Meditation is the art and practice of mindful concentration and relaxation. I think the word ‘practice’ is the operative word here, as meditation is on ongoing journey of growth of the body, mind and soul, and less about mastering or controlling your thoughts. Unless the practitioner chooses to root their meditation in religious beliefs, it has no affiliated religion. When meditating, the practitioner needs to have receptivity to all that is occurring within the body, and become an observer of the experience as it is happening. Letting go of the internal struggle to control while observing your thoughts without judgement will be your guide to inner clarity, awareness and self-discovery.
So what is the purpose of meditation?
Meditation is primarily directed to self inquiry. Deep states of relaxed focus can be used to cultivate peacefulness of the mind, heightened states of creativity, discovery of one’s true being and ultimate understanding of self, discovery of personal blocks or stagnations, overall spiritual growth, expansion of love and consciousness and raising one’s vibrational frequency.
What are some of the benefits of meditation?
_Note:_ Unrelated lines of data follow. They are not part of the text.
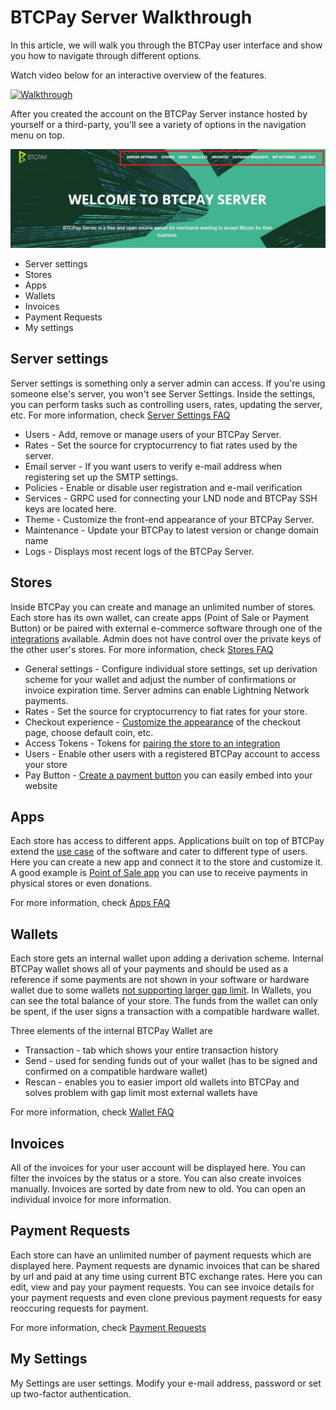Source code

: # BTCPay Server Walkthrough

In this article, we will walk you through the BTCPay user interface and show you how to navigate through different options.

Watch video below for an interactive overview of the features.

[![Walkthrough](https://img.youtube.com/vi/ZIfJyq9RimM/mqdefault.jpg)](https://www.youtube.com/watch?v=ZIfJyq9RimM "BTCPay - WalkThrough")

After you created the account on the BTCPay Server instance hosted by yourself or a third-party, you'll see a variety of options in the navigation menu on top.

![BTCPayNavigation](img/BTCPay-Navigation.jpg)

* Server settings
* Stores
* Apps
* Wallets
* Invoices
* Payment Requests
* My settings

## Server settings

Server settings is something only a server admin can access. If you're using someone else's server, you won't see Server Settings. Inside the settings, you can perform tasks such as controlling users, rates, updating the server, etc. For more information, check [Server Settings FAQ](FAQ/FAQ-ServerSettings.md)

- Users - Add, remove or manage users of your BTCPay Server.
- Rates - Set the source for cryptocurrency to fiat rates used by the server.
- Email server - If you want users to verify e-mail address when registering set up the SMTP settings.
- Policies - Enable or disable user registration and e-mail verification
- Services - GRPC used for connecting your LND node and BTCPay SSH keys are located here.
- Theme - Customize the front-end appearance of your BTCPay Server.
- Maintenance - Update your BTCPay to latest version or change domain name
- Logs - Displays most recent logs of the BTCPay Server.

## Stores

Inside BTCPay you can create and manage an unlimited number of stores. Each store has its own wallet, can create apps (Point of Sale or Payment Button) or be paired with external e-commerce software through one of the [integrations](https://docs.btcpayserver.org/integrations/) available. Admin does not have control over the private keys of the other user's stores. For more information, check [Stores FAQ](/FAQ/FAQ-Stores.md)

- General settings - Configure individual store settings, set up derivation scheme for your wallet and adjust the number of confirmations or invoice expiration time. Server admins can enable Lightning Network payments.
- Rates - Set the source for cryptocurrency to fiat rates for your store.
- Checkout experience - [Customize the appearance](/FAQ/FAQ-ServerSettings.md#how-to-modify-the-checkout-page) of the checkout page, choose default coin, etc.
- Access Tokens - Tokens for [pairing the store to an integration](GettingStarted.md#connecting-your-btcpay-store-to-your-e-commerce-platform)
- Users - Enable other users with a registered BTCPay account to access your store
- Pay Button - [Create a payment button](GettingStarted.md#creating-the-pay-button) you can easily embed into your website

## Apps

Each store has access to different apps. Applications built on top of BTCPay extend the [use case](UseCase.md) of the software and cater to different type of users. Here you can create a new app and connect it to the store and customize it. A good example is [Point of Sale app](GettingStarted.md#creating-the-point-of-sale-app) you can use to receive payments in physical stores or even donations.

For more information, check [Apps FAQ](/FAQ/FAQ-Apps.md)

## Wallets

Each store gets an internal wallet upon adding a derivation scheme. Internal BTCPay wallet shows all of your payments and should be used as a reference if some payments are not shown in your software or hardware wallet due to some wallets [not supporting larger gap limit](FAQ.md#i-do-not-see-the-funds-in-my-softwarehardware-wallet). In Wallets, you can see the total balance of your store. The funds from the wallet can only be spent, if the user signs a transaction with a compatible hardware wallet.

Three elements of the internal BTCPay Wallet are 
* Transaction - tab which shows your entire transaction history
* Send - used for sending funds out of your wallet (has to be signed and confirmed on a compatible hardware wallet)
* Rescan - enables you to easier import old wallets into BTCPay and solves problem with gap limit most external wallets have

For more information, check [Wallet FAQ](/FAQ/FAQ-Wallet.md)

## Invoices

All of the invoices for your user account will be displayed here. You can filter the invoices by the status or a store. You can also create invoices manually. Invoices are sorted by date from new to old. You can open an individual invoice for more information.

## Payment Requests

Each store can have an unlimited number of payment requests which are displayed here. Payment requests are dynamic invoices that can be shared by url and paid at any time using current BTC exchange rates. Here you can edit, view and pay your payment requests. You can see invoice details for your payment requests and even clone previous payment requests for easy reoccuring requests for payment. 

For more information, check [Payment Requests](PaymentRequests.md)

## My Settings

My Settings are user settings. Modify your e-mail address, password or set up two-factor authentication.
This can be a very valuable tool in treating psycho-emotional disorders like stress, anxiety and depression. You can use it to treat pain, increase mental acuteness, clarity, concentration and memory. It’s very useful for emotional cleansing and overall balance and can be used in creative visualization and manifestation of life goals in career, relationships, etc. I recommend using meditation to all of my insomniac patients to prepare their mind for sleep. Scientifically speaking, there are documented physiological changes that occur in the body while meditating including lowered heart rate, improved lung function, reduced tension, blood pressure and cholesterol levels, reduction of free radicals and many benefits to the brain chemistry.
So how can you start your meditation practice?
You can practice meditating in the traditional posture of sitting comfortably on the floor or in a chair with your spine erect yet relaxed. If sitting is difficult for you, you can also practice when walking, gardening, or doing simple repetitive tasks. Some meditations can even be done while lying down comfortably. There are many techniques to try and there is something that works for every individual. You can try following your breath as you breathe in and out, observing your thoughts as you connect the body and mind. You can also try focusing on an image or object, such as a candle flame, while practicing your breathing. Chanting or using a mantra is probably the most common form of meditation, you just need to find a phrase or sound that has meaning for you.
I usually recommend for my patients that they try guided meditations first, and then as they grow accustomed to the way meditation feels, they can practice more advanced techniques as the ones we discussed above. Guided meditation can be geared toward to a specific disorder that you want to work on, such as insomnia or stress, and can also be used for guided manifestation for specific desires or goals in life, such as abundance or love. I recommend using either the iTunes App Store or simple Google searches to find guided meditations specific to your needs. You can also find guided mediation CD’s in your local library.
They key to meditation is finding what resonates with your personal style and comfort level, and then practicing consistently. Anyone can be successful in meditation as it’s simple, free and can be done anywhere. Don’t be intimidated by the process, just commit to a manageable time frame of 5-10 minutes and day to start, or a 20-30 minute guided track, and then work up from there. With practice, you will find reward in not only reaching your goals, but in the journey as well.